◆ TRAVAIL À FAIRE ◆
A - Dans le texte extrait, quel nom est donné aux manifestations du troisième groupe ?
B - Pour chacune des affirmations suivantes, indiquez, s'il vous plaît, si elle est conforme au texte extrait, en citant mot pour mot les termes décisifs. (i) Les groupes sociaux du troisième groupe sont au pouvoir. (ii) Les contours du politique changent selon l'époque. (iii) La définition du politique reprise dans le texte extrait est celle de Max Weber.
C - Recopiez à l'identique le passage du texte extrait en partant de « Des catégories de » et en poursuivant jusqu'à « supériorité d'un régime. » inclus.

Des catégories de manifestations sportives
3À l'issue des travaux engagés par chacun des contributeurs, les manifestations sportives étudiées peuvent être rangées en trois grandes catégories. La première regroupe les fêtes et compétitions à travers lesquelles des pouvoirs se mettent en scène ou sont mis en scène (les contributions de D. Abbassi, N. Bancel, D. Bolz, P. Dietschy, A. Gounot, B. Caritey et M. Krüger en donnent des exemples). Il s'agit de « fêtes de souveraineté1 ». Elles confortent le pouvoir en place en produisant une adhésion collective et en contribuant à construire une unanimité au sein de la population ; simultanément, elles constituent un outil pour apprécier ces éléments ; elles font la preuve de la supériorité d'un régime.
4Dans la deuxième catégorie, entrent les manifestations mises en œuvre par des forces politiques qui se définissent par leur opposition au gouvernement et/ou à la culture dominante. C'est notamment le cas pour le mouvement sportif ouvrier (évoqué par A. Bruns, A. Gounot), mais aussi, d'une certaine manière, pour le mouvement sportif catholique (F. Groeninger). Les « fêtes d'opposition2 » qu'ils organisent leur offrent une tribune pour exprimer les idéaux dont ils se réclament et donner à voir la société à laquelle aspirent leurs partisans ; elles apparaissent comme des systèmes d'expression du conflit (social entre autres) et du refus de l'unité.
5Un troisième groupe réunit les manifestations utilisées par les organisations sportives qui les ont instituées — et à travers elles, les groupes sociaux qui les animent3 — pour injecter leurs valeurs dans un ensemble plus large, rendre concrètes leurs idées, les diffuser, les légitimer (B. Caritey et M. Krüger, D. Jallat, Y. Morales), construire une unanimité et, ainsi, asseoir leur prestige et — éventuellement — leur domination dans l'espace social. Ces groupes sociaux ne sont pas au pouvoir ; ils n'inscrivent pas non plus leur action dans une opposition frontale et dure à ceux qui le détiennent. Cette situation d'entre-deux invite à caractériser ces manifestations de « fêtes d'influence4 ».
6À travers cette catégorisation, et pour reprendre la définition que Max Weber donne du politique, les manifestations sportives apparaissent bien comme autant d'efforts « faits en vue de participer au pouvoir ou d'influencer la répartition du pouvoir soit entre les États, soit entre les divers groupes à l'intérieur d'un même État5 ». Ces « efforts » ont comme objectifs d'entretenir et/ou de renforcer la cohésion, l'unité et l'égalité entre les membres d'une même communauté (mouvement politique, classe sociale, communauté religieuse), voire auprès d'un public élargi (membres appartenant à d'autres groupes, communauté nationale, communauté internationale) ou particulier (autorités d'un État par exemple). Les travaux ont montré que seule variait l'importance relative accordée à chacune de ces finalités et que le politique pouvait, selon les cas étudiés, soit se réduire aux fonctions régaliennes des États, soit embrasser l'ensemble des activités des individus. Les contours du politique se déplacent selon l'époque, le pays où se tient la manifestation, les convictions de ceux qui l'ordonnent et/ou l'organisent.

◆ DONNÉES FOURNIES ◆
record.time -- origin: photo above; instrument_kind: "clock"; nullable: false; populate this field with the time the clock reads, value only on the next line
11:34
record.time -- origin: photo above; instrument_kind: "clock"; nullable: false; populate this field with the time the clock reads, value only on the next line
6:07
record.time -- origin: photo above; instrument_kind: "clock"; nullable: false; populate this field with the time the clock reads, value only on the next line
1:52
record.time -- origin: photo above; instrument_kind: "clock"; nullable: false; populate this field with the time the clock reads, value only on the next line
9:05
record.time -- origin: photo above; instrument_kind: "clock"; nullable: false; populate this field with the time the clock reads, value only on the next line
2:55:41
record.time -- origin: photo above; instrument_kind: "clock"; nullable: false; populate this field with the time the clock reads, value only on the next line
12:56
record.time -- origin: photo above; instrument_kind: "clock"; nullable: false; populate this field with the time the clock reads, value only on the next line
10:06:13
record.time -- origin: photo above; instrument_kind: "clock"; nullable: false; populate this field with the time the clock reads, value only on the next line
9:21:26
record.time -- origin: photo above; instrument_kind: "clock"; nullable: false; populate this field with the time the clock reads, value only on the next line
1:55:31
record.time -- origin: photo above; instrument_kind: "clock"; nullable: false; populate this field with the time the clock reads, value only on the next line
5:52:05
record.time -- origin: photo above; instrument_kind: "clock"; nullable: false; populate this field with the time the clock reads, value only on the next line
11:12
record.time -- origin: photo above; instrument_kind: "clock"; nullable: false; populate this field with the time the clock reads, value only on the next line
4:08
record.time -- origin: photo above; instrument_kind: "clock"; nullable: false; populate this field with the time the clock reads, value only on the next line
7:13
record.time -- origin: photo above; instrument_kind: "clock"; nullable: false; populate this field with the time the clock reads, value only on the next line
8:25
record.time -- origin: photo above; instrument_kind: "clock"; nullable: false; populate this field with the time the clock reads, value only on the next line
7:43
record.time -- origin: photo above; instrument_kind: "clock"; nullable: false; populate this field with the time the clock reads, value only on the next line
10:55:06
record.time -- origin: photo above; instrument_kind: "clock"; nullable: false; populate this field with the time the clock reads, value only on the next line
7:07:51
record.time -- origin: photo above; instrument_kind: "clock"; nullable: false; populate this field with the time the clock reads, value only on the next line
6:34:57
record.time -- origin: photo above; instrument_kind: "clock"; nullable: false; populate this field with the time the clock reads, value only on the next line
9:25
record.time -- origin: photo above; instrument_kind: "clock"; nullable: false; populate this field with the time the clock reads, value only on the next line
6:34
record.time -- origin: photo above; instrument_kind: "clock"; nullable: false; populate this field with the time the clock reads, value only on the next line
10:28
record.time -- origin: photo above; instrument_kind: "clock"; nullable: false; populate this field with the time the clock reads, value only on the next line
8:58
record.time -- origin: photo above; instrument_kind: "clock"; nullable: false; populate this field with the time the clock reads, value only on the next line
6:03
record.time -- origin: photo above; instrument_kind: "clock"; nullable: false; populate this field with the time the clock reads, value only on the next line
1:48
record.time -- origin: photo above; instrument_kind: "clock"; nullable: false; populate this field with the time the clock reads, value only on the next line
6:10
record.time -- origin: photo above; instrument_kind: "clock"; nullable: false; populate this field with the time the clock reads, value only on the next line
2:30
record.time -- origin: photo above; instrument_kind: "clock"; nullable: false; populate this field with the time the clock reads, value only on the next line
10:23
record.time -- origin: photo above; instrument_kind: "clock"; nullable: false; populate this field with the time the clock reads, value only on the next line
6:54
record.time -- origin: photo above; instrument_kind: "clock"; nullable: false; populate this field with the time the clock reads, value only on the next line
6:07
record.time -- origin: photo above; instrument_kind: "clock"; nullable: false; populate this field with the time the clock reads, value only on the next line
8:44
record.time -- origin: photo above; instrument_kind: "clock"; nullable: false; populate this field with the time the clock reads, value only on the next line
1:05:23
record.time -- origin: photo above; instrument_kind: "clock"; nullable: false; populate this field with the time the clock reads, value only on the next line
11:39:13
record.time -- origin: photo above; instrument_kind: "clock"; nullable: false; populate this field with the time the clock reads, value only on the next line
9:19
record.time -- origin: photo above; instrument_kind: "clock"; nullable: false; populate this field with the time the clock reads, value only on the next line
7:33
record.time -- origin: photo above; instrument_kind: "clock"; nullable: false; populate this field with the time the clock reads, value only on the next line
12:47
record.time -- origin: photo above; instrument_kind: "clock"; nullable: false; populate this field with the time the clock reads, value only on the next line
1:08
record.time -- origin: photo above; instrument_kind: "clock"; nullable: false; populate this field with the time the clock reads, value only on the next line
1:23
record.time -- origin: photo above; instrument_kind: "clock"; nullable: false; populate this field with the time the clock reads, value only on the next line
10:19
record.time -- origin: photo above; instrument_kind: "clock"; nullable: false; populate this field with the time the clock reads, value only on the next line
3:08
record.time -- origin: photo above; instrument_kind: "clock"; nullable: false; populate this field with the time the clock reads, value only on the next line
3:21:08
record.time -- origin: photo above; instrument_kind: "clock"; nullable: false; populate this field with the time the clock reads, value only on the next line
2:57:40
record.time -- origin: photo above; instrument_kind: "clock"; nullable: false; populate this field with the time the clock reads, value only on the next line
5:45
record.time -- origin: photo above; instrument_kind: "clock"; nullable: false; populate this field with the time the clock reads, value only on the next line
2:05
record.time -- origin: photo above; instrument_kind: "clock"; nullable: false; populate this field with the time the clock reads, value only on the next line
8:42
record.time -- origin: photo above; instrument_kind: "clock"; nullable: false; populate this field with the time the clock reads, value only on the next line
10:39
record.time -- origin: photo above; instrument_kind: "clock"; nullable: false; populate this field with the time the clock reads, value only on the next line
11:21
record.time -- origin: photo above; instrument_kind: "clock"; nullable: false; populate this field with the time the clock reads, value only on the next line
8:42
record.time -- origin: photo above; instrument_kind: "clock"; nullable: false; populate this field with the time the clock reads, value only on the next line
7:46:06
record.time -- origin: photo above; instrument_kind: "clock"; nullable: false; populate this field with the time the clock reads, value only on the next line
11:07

◆ LES RÉPONSES ◆
A - Des « fêtes d'influence ».

B -
(i) Non : « Ces groupes sociaux ne sont pas au pouvoir ».
(ii) Oui : « Les contours du politique se déplacent selon l'époque ».
(iii) Oui : « pour reprendre la définition que Max Weber donne du politique ».

C -
Des catégories de manifestations sportives
3À l'issue des travaux engagés par chacun des contributeurs, les manifestations sportives étudiées peuvent être rangées en trois grandes catégories. La première regroupe les fêtes et compétitions à travers lesquelles des pouvoirs se mettent en scène ou sont mis en scène (les contributions de D. Abbassi, N. Bancel, D. Bolz, P. Dietschy, A. Gounot, B. Caritey et M. Krüger en donnent des exemples). Il s'agit de « fêtes de souveraineté1 ». Elles confortent le pouvoir en place en produisant une adhésion collective et en contribuant à construire une unanimité au sein de la population ; simultanément, elles constituent un outil pour apprécier ces éléments ; elles font la preuve de la supériorité d'un régime.